The RtfTexter abstract class allows you to extract text contents from an Rtf file, using one of the RtfStringTexter or RtfFileTexter derived classes.
It has been designed to be of simple use ; instantiate an object, then use either the AsText() or SaveTo() methods to retrieve the text contents from an Rtf file or save them to an output file, respectively.
Here is the version using Rtf contents available in a string :
$contents = file_get_contents ( 'myfile.rtf' ) ;
$texter = new RtfStringTexter ( $contents ) ;
echo $texter -> AsText ( ) ;
And here is the file-based version :
$texter = new RtfFileTexter ( 'myfile.rtf' ) ;
echo $texter -> AsText ( ) ;
The following paragraphs describe the methods and properties available in the RtfTexter classes.
The constructor of the RtfStringTexter class has the following signature :
$texter = new RtfStringTexter ( $rtf_contents, $options = self::TEXTEROPT_ALL, $page_width = 80 ) ;
while the RtfFileTexter version is :
$texter = new RtfFileTexter ( $filename, $options = self::TEXTEROPT_ALL, $page_width = 80 ) ;
The meaning of the parameters is the following :
rtf_contents (string) : Rtf contents whose text parts are to be extracted.
filename (string) : name of a file contaning Rtf data whose text contents are to be extracted.
options (integer) : a combination of the following text-extraction options :
- TEXTEROPT\_INCLUDE\_PAGE\_HEADERS : include page headers in the output (see Notes).
- TEXTEROPT\_INCLUDE\_PAGE\_FOOTERS : include page footers in the output.
- TEXTEROPT\_INCLUDE\_PAGE\_TITLES : A synonym for :
TEXTEROPT_INCLUDE_PAGE_HEADERS | TEXTEROPT_INCLUDE_PAGE_FOOTERS
- TEXTEROPT\_USE\_FORM\_FEEDS : use form feeds to seperate pages. Works only for new sections or new pages (\\setcd and \\page Rtf tags).
- TEXTEROPT\_WRAP\_TEXT : normally, all the text is written on a single line, until a new paragraph, page or section is started. This option ensures some basic text wrapping over several lines, making sure each line does not exceed $page_width columns (or the value specified by the $PageWidth property).
- TEXTEROPT\_EOL\_STYLE\_DEFAULT, TEXTEROPT\_EOL\_STYLE\_WINDOWS, TEXTEROPT\_EOL\_STYLE\_UNIX : specifies the end of line characters to be used for each end of line. The default one is given by the PHP_EOL constant.
- TEXTEROPT\_ALL : enables all of the above options.
page_width (integer) : Indicates the maximum number of columns to be used when reformatting text (if the TEXTEROPT\_WRAP\_TEXT option has been specified).

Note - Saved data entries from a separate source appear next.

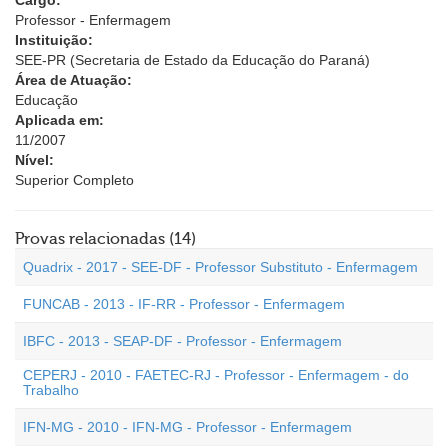
Cargo:
Professor - Enfermagem
Instituição:
SEE-PR (Secretaria de Estado da Educação do Paraná)
Área de Atuação:
Educação
Aplicada em:
11/2007
Nível:
Superior Completo
Provas relacionadas (14)
Quadrix - 2017 - SEE-DF - Professor Substituto - Enfermagem
FUNCAB - 2013 - IF-RR - Professor - Enfermagem
IBFC - 2013 - SEAP-DF - Professor - Enfermagem
CEPERJ - 2010 - FAETEC-RJ - Professor - Enfermagem - do
Trabalho
IFN-MG - 2010 - IFN-MG - Professor - Enfermagem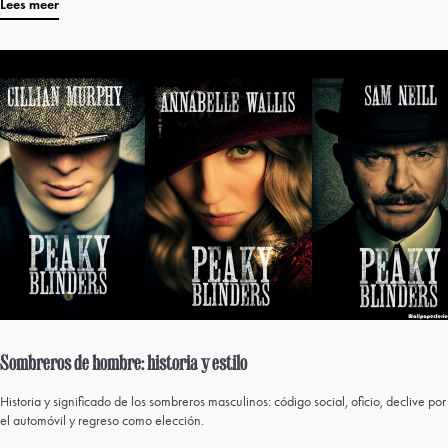
Lees meer
Sombreros de hombre: historia y estilo
Historia y significado de los sombreros masculinos: código social, oficio, declive por
el automóvil y regreso como elección.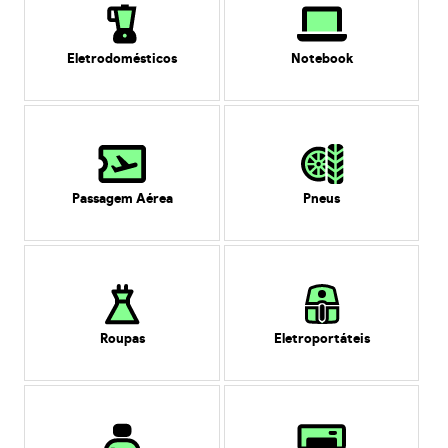
Eletrodomésticos
Notebook
Passagem Aérea
Pneus
Roupas
Eletroportáteis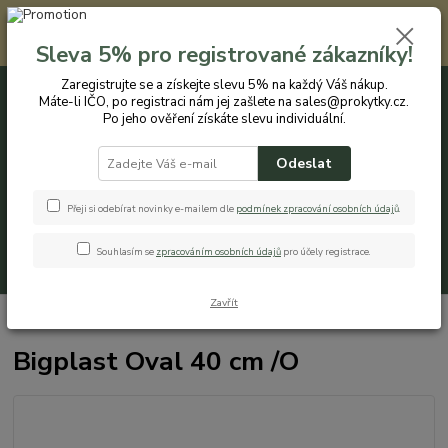
Registrovaným zákazníkům nabízíme slevu 5% na každý nákup. Máte-li
IČO, po registraci nám jej zašlete na sales@prokytky.cz. Po jeho ověření
Sleva 5% pro registrované zákazníky!
získáte slevu individuální. Přejít na registraci →
Zaregistrujte se a získejte slevu 5% na každý Váš nákup.
Máte-li IČO, po registraci nám jej zašlete na sales@prokytky.cz.
0
ks
CZK
+420 774 544 973
za
0 Kč
Po jeho ověření získáte slevu individuální.
Odeslat
Menu
Přeji si odebírat novinky e-mailem dle
podmínek zpracování osobních údaj
ů
.
Souhlasím se
zpracováním osobních údajů
pro účely registrace.
Hledat
Zavřít
Úvod
Pro Kytky
Obaly na květináče
Bigplast Oval 40 cm /O
Bigplast Oval 40 cm /O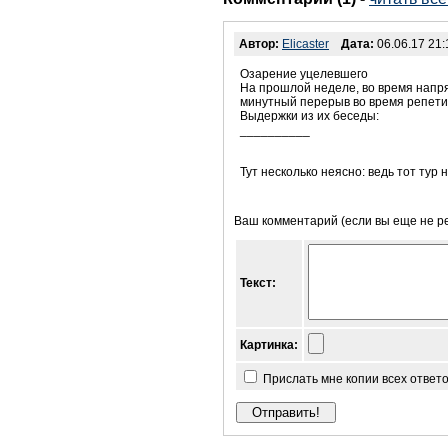
Автор:
Elicaster
Дата:
06.06.17 21:
Озарение уцелевшего
На прошлой неделе, во время напря
минутный перерыв во время репети
Выдержки из их беседы:
__________
Тут несколько неясно: ведь тот тур 
Ваш комментарий (если вы еще не р
Текст:
Картинка:
Прислать мне копии всех ответ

Notes regarding page headers and footers :
Since the RtfTexter class does not try to evaluate the current vertical position in a page, page headers and footers will only appear once per section, unless a \\page tag is encountered.
AsText ( )
The AsText() method returns text contents extracted from the underlying Rtf data.
SaveTo ( $filename )
Extracts text contents from the underlying Rtf data and saves them to the specified filename.
Returns the string used for end of lines when generating extracted text contents.
Gets/sets the text extraction options (see the $options parameter of the class constructor).
Gets/sets the maximum number of columns to be used when the TEXTEROPT\_WRAP\_TEXT option has been specified.